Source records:
-- Start --

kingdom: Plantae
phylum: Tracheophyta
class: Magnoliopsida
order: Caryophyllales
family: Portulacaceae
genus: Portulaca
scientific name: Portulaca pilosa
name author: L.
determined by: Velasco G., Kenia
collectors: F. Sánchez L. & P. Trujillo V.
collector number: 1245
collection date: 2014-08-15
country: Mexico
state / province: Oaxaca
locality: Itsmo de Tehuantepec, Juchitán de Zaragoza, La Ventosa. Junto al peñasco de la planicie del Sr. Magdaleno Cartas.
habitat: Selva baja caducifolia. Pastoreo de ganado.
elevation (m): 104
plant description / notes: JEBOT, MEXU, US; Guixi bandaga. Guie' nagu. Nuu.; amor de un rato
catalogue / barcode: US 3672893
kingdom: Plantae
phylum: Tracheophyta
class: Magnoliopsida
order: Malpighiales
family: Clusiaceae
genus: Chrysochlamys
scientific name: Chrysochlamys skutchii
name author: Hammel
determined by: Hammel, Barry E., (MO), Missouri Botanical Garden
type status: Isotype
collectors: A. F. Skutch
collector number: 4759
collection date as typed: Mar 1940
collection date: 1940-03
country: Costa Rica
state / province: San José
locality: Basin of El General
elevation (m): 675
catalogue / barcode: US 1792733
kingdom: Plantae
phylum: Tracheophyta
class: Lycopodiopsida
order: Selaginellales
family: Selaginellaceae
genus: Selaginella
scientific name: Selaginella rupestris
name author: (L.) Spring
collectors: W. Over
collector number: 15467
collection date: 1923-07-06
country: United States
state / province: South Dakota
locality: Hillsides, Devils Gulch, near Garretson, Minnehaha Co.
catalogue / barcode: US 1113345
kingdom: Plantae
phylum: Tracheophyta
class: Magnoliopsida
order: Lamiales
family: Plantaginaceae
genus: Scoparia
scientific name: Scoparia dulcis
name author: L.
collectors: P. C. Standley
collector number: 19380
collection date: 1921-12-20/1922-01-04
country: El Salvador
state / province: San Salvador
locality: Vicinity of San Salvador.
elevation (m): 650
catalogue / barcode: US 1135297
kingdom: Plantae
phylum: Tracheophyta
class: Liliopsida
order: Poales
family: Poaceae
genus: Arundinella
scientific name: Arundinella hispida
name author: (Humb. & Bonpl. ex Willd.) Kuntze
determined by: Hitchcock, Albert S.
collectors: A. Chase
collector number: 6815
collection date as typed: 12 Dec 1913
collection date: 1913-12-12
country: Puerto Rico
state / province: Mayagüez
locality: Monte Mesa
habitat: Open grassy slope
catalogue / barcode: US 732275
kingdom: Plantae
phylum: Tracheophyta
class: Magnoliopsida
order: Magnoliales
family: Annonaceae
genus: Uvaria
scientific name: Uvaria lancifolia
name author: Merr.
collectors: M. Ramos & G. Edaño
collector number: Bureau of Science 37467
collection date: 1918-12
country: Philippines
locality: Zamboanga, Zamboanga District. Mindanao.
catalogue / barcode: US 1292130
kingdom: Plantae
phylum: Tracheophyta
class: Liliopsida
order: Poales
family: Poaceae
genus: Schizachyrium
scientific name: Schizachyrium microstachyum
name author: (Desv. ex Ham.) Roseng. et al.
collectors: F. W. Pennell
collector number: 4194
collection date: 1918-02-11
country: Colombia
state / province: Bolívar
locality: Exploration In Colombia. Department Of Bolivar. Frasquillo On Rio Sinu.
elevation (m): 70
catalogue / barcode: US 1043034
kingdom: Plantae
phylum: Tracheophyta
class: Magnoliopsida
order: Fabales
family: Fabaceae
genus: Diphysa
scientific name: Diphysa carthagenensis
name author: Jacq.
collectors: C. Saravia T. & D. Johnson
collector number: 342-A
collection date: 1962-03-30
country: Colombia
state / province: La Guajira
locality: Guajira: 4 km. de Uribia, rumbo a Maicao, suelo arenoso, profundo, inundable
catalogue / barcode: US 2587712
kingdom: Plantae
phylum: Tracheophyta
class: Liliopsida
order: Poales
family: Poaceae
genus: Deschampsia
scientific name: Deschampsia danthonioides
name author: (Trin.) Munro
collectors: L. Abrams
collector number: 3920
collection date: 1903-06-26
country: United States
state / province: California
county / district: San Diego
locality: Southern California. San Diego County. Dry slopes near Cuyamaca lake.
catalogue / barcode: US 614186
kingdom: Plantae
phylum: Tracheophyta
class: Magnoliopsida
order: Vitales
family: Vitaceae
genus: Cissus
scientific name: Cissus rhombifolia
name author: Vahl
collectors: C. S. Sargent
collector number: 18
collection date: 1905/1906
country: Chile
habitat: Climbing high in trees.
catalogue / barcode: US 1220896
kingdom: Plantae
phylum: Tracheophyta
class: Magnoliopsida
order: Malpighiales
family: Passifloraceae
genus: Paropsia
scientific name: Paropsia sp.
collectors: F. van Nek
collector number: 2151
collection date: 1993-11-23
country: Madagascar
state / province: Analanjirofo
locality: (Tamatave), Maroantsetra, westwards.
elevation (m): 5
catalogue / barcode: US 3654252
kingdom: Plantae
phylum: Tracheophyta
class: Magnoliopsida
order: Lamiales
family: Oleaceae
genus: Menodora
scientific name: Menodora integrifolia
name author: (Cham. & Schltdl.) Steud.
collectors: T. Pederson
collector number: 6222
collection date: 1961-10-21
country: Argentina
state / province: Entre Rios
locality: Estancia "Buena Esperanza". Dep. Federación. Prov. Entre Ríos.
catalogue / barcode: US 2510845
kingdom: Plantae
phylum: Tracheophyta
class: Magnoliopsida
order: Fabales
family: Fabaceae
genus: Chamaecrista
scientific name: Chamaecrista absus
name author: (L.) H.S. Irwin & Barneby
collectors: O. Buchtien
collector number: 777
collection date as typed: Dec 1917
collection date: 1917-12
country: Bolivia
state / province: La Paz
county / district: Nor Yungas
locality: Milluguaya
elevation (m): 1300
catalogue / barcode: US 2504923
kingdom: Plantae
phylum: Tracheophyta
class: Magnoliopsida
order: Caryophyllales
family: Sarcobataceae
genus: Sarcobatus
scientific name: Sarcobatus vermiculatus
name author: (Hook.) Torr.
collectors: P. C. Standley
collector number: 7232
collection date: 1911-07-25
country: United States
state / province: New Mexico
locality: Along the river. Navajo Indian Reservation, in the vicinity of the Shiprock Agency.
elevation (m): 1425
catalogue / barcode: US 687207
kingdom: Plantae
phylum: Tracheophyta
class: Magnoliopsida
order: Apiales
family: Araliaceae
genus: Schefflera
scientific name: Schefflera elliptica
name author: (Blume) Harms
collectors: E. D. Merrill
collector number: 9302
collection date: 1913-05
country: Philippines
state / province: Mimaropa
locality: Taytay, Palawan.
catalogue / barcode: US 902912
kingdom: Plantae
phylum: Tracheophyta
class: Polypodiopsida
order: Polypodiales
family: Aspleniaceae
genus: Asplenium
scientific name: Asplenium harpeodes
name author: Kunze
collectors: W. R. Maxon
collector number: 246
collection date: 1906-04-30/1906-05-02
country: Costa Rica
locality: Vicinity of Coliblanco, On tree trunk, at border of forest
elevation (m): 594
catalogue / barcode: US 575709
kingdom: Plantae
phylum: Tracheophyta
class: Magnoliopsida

-- End --

• [WHAT TO WORK ON] Rewrite all the entries above, changing every "collector number" to "field number" and leaving the rest untouched.

• [OUTPUT]
kingdom: Plantae
phylum: Tracheophyta
class: Magnoliopsida
order: Caryophyllales
family: Portulacaceae
genus: Portulaca
scientific name: Portulaca pilosa
name author: L.
determined by: Velasco G., Kenia
collectors: F. Sánchez L. & P. Trujillo V.
field number: 1245
collection date: 2014-08-15
country: Mexico
state / province: Oaxaca
locality: Itsmo de Tehuantepec, Juchitán de Zaragoza, La Ventosa. Junto al peñasco de la planicie del Sr. Magdaleno Cartas.
habitat: Selva baja caducifolia. Pastoreo de ganado.
elevation (m): 104
plant description / notes: JEBOT, MEXU, US; Guixi bandaga. Guie' nagu. Nuu.; amor de un rato
catalogue / barcode: US 3672893
kingdom: Plantae
phylum: Tracheophyta
class: Magnoliopsida
order: Malpighiales
family: Clusiaceae
genus: Chrysochlamys
scientific name: Chrysochlamys skutchii
name author: Hammel
determined by: Hammel, Barry E., (MO), Missouri Botanical Garden
type status: Isotype
collectors: A. F. Skutch
field number: 4759
collection date as typed: Mar 1940
collection date: 1940-03
country: Costa Rica
state / province: San José
locality: Basin of El General
elevation (m): 675
catalogue / barcode: US 1792733
kingdom: Plantae
phylum: Tracheophyta
class: Lycopodiopsida
order: Selaginellales
family: Selaginellaceae
genus: Selaginella
scientific name: Selaginella rupestris
name author: (L.) Spring
collectors: W. Over
field number: 15467
collection date: 1923-07-06
country: United States
state / province: South Dakota
locality: Hillsides, Devils Gulch, near Garretson, Minnehaha Co.
catalogue / barcode: US 1113345
kingdom: Plantae
phylum: Tracheophyta
class: Magnoliopsida
order: Lamiales
family: Plantaginaceae
genus: Scoparia
scientific name: Scoparia dulcis
name author: L.
collectors: P. C. Standley
field number: 19380
collection date: 1921-12-20/1922-01-04
country: El Salvador
state / province: San Salvador
locality: Vicinity of San Salvador.
elevation (m): 650
catalogue / barcode: US 1135297
kingdom: Plantae
phylum: Tracheophyta
class: Liliopsida
order: Poales
family: Poaceae
genus: Arundinella
scientific name: Arundinella hispida
name author: (Humb. & Bonpl. ex Willd.) Kuntze
determined by: Hitchcock, Albert S.
collectors: A. Chase
field number: 6815
collection date as typed: 12 Dec 1913
collection date: 1913-12-12
country: Puerto Rico
state / province: Mayagüez
locality: Monte Mesa
habitat: Open grassy slope
catalogue / barcode: US 732275
kingdom: Plantae
phylum: Tracheophyta
class: Magnoliopsida
order: Magnoliales
family: Annonaceae
genus: Uvaria
scientific name: Uvaria lancifolia
name author: Merr.
collectors: M. Ramos & G. Edaño
field number: Bureau of Science 37467
collection date: 1918-12
country: Philippines
locality: Zamboanga, Zamboanga District. Mindanao.
catalogue / barcode: US 1292130
kingdom: Plantae
phylum: Tracheophyta
class: Liliopsida
order: Poales
family: Poaceae
genus: Schizachyrium
scientific name: Schizachyrium microstachyum
name author: (Desv. ex Ham.) Roseng. et al.
collectors: F. W. Pennell
field number: 4194
collection date: 1918-02-11
country: Colombia
state / province: Bolívar
locality: Exploration In Colombia. Department Of Bolivar. Frasquillo On Rio Sinu.
elevation (m): 70
catalogue / barcode: US 1043034
kingdom: Plantae
phylum: Tracheophyta
class: Magnoliopsida
order: Fabales
family: Fabaceae
genus: Diphysa
scientific name: Diphysa carthagenensis
name author: Jacq.
collectors: C. Saravia T. & D. Johnson
field number: 342-A
collection date: 1962-03-30
country: Colombia
state / province: La Guajira
locality: Guajira: 4 km. de Uribia, rumbo a Maicao, suelo arenoso, profundo, inundable
catalogue / barcode: US 2587712
kingdom: Plantae
phylum: Tracheophyta
class: Liliopsida
order: Poales
family: Poaceae
genus: Deschampsia
scientific name: Deschampsia danthonioides
name author: (Trin.) Munro
collectors: L. Abrams
field number: 3920
collection date: 1903-06-26
country: United States
state / province: California
county / district: San Diego
locality: Southern California. San Diego County. Dry slopes near Cuyamaca lake.
catalogue / barcode: US 614186
kingdom: Plantae
phylum: Tracheophyta
class: Magnoliopsida
order: Vitales
family: Vitaceae
genus: Cissus
scientific name: Cissus rhombifolia
name author: Vahl
collectors: C. S. Sargent
field number: 18
collection date: 1905/1906
country: Chile
habitat: Climbing high in trees.
catalogue / barcode: US 1220896
kingdom: Plantae
phylum: Tracheophyta
class: Magnoliopsida
order: Malpighiales
family: Passifloraceae
genus: Paropsia
scientific name: Paropsia sp.
collectors: F. van Nek
field number: 2151
collection date: 1993-11-23
country: Madagascar
state / province: Analanjirofo
locality: (Tamatave), Maroantsetra, westwards.
elevation (m): 5
catalogue / barcode: US 3654252
kingdom: Plantae
phylum: Tracheophyta
class: Magnoliopsida
order: Lamiales
family: Oleaceae
genus: Menodora
scientific name: Menodora integrifolia
name author: (Cham. & Schltdl.) Steud.
collectors: T. Pederson
field number: 6222
collection date: 1961-10-21
country: Argentina
state / province: Entre Rios
locality: Estancia "Buena Esperanza". Dep. Federación. Prov. Entre Ríos.
catalogue / barcode: US 2510845
kingdom: Plantae
phylum: Tracheophyta
class: Magnoliopsida
order: Fabales
family: Fabaceae
genus: Chamaecrista
scientific name: Chamaecrista absus
name author: (L.) H.S. Irwin & Barneby
collectors: O. Buchtien
field number: 777
collection date as typed: Dec 1917
collection date: 1917-12
country: Bolivia
state / province: La Paz
county / district: Nor Yungas
locality: Milluguaya
elevation (m): 1300
catalogue / barcode: US 2504923
kingdom: Plantae
phylum: Tracheophyta
class: Magnoliopsida
order: Caryophyllales
family: Sarcobataceae
genus: Sarcobatus
scientific name: Sarcobatus vermiculatus
name author: (Hook.) Torr.
collectors: P. C. Standley
field number: 7232
collection date: 1911-07-25
country: United States
state / province: New Mexico
locality: Along the river. Navajo Indian Reservation, in the vicinity of the Shiprock Agency.
elevation (m): 1425
catalogue / barcode: US 687207
kingdom: Plantae
phylum: Tracheophyta
class: Magnoliopsida
order: Apiales
family: Araliaceae
genus: Schefflera
scientific name: Schefflera elliptica
name author: (Blume) Harms
collectors: E. D. Merrill
field number: 9302
collection date: 1913-05
country: Philippines
state / province: Mimaropa
locality: Taytay, Palawan.
catalogue / barcode: US 902912
kingdom: Plantae
phylum: Tracheophyta
class: Polypodiopsida
order: Polypodiales
family: Aspleniaceae
genus: Asplenium
scientific name: Asplenium harpeodes
name author: Kunze
collectors: W. R. Maxon
field number: 246
collection date: 1906-04-30/1906-05-02
country: Costa Rica
locality: Vicinity of Coliblanco, On tree trunk, at border of forest
elevation (m): 594
catalogue / barcode: US 575709
kingdom: Plantae
phylum: Tracheophyta
class: Magnoliopsida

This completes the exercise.